* _Transcribed page contents_
-- -- --

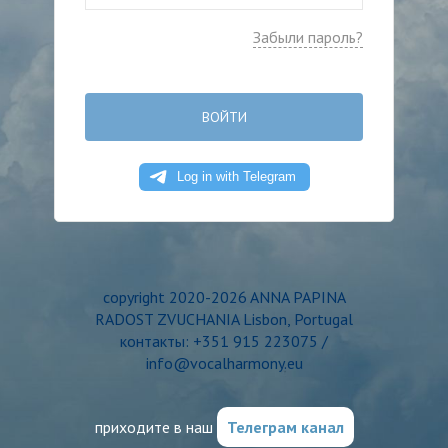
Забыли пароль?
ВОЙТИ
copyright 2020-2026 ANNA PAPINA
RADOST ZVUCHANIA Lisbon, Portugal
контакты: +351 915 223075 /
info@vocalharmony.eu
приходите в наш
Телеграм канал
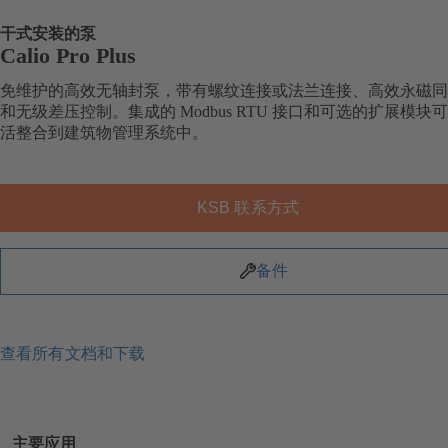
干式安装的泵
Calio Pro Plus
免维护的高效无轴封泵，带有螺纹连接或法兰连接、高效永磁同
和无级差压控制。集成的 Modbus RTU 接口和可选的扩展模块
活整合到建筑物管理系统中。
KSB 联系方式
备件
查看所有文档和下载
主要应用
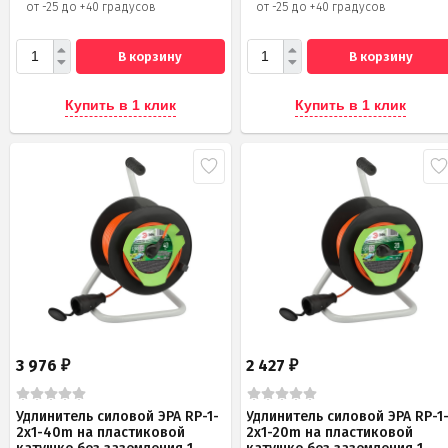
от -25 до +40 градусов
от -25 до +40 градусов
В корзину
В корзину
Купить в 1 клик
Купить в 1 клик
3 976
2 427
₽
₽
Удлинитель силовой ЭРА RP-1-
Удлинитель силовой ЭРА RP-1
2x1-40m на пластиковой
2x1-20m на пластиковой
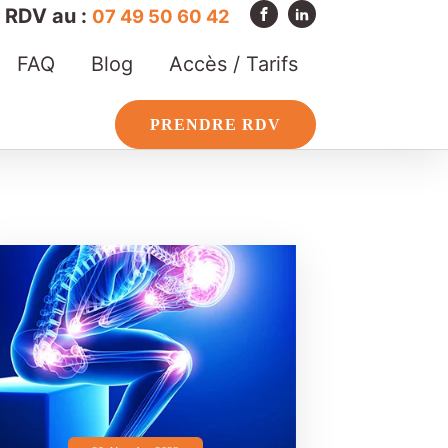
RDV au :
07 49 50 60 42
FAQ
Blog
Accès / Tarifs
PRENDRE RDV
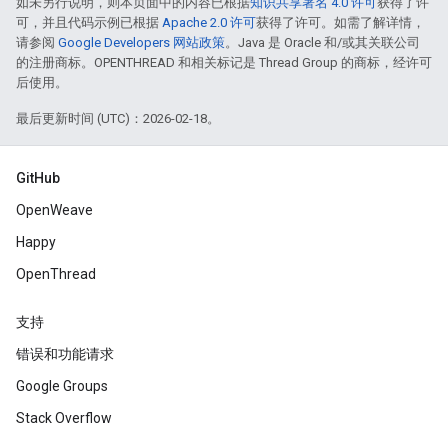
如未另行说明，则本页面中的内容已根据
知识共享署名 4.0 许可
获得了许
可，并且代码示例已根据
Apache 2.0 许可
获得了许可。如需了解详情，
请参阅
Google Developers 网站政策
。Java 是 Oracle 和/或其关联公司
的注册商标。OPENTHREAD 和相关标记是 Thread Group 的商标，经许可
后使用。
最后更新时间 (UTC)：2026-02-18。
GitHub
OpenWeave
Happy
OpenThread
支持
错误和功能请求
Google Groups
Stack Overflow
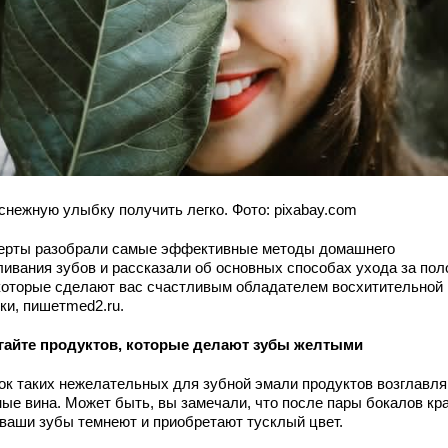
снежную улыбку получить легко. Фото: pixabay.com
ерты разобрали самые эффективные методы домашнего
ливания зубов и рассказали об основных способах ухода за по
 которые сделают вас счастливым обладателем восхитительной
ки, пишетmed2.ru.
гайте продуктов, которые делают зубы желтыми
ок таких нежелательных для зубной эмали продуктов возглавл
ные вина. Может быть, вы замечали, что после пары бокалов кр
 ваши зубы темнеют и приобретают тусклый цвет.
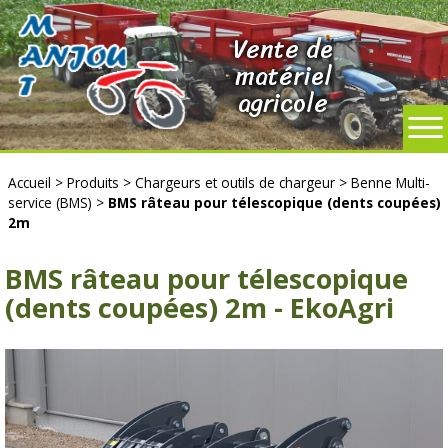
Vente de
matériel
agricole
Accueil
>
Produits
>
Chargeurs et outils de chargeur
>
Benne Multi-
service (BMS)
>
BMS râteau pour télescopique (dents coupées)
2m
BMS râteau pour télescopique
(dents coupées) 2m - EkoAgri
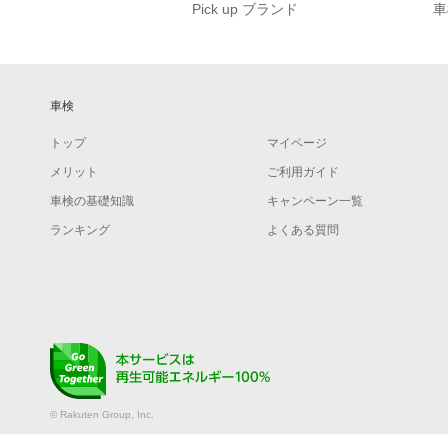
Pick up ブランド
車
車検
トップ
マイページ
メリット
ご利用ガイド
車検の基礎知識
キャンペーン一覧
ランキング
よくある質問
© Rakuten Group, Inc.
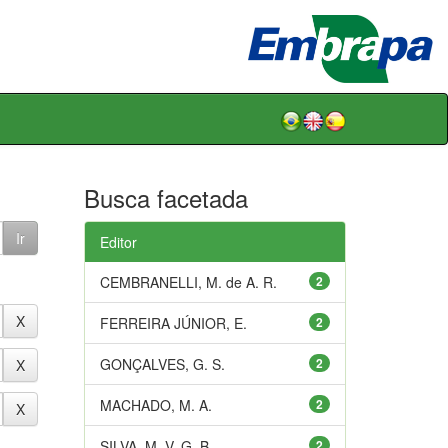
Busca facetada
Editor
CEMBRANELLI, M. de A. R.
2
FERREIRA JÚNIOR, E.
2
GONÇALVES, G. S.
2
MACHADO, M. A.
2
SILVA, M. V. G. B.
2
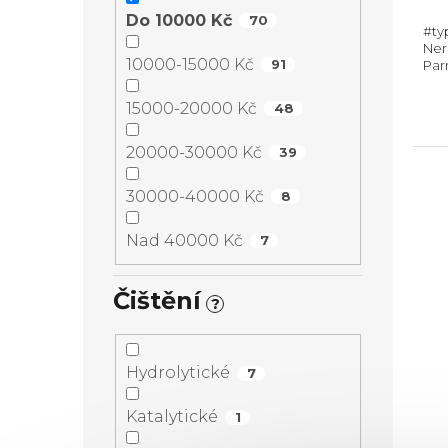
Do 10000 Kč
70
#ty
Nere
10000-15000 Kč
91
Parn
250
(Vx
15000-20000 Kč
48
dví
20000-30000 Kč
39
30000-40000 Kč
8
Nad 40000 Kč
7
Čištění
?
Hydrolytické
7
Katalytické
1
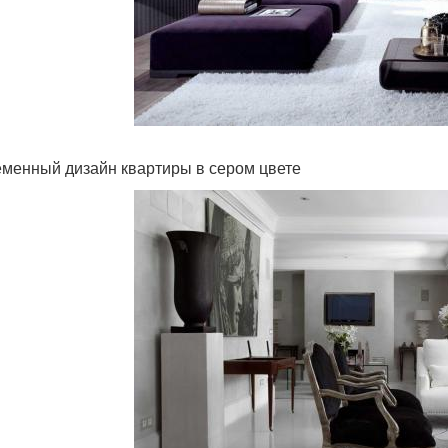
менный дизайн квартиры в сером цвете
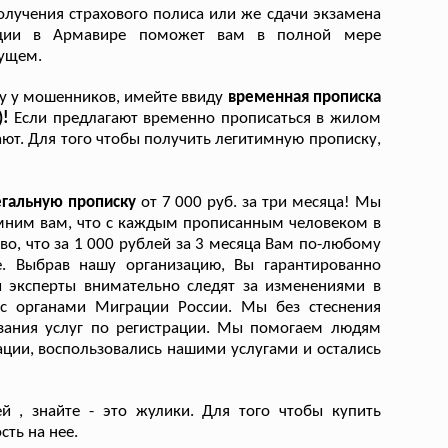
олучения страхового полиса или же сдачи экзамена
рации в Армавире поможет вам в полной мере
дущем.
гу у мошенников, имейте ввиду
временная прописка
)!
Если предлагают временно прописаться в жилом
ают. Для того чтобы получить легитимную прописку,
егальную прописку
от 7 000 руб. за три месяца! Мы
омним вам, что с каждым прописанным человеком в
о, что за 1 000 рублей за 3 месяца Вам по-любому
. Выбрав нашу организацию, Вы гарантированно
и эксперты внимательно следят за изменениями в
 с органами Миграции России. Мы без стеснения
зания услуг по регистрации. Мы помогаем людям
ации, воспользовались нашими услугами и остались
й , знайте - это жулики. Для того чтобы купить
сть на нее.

-- -- --

* _What this task involves_
Make an exact copy of the lines above, beginning with the line with "GONÇALVES, G. S." and ending with the line with "ают. Для того", and keep the pictures out of it.

* _Completed task_
GONÇALVES, G. S.
2
MACHADO, M. A.
2
SILVA, M. V. G. B.
2
Do 10000 Kč
70
#ty
Nere
10000-15000 Kč
91
Parn
250
(Vx
15000-20000 Kč
48
dví
20000-30000 Kč
39
30000-40000 Kč
8
Nad 40000 Kč
7
Čištění
?
Hydrolytické
7
Katalytické
1
менный дизайн квартиры в сером цвете
олучения страхового полиса или же сдачи экзамена
рации в Армавире поможет вам в полной мере
дущем.
гу у мошенников, имейте ввиду
временная прописка
)!
Если предлагают временно прописаться в жилом
ают. Для того чтобы получить легитимную прописку,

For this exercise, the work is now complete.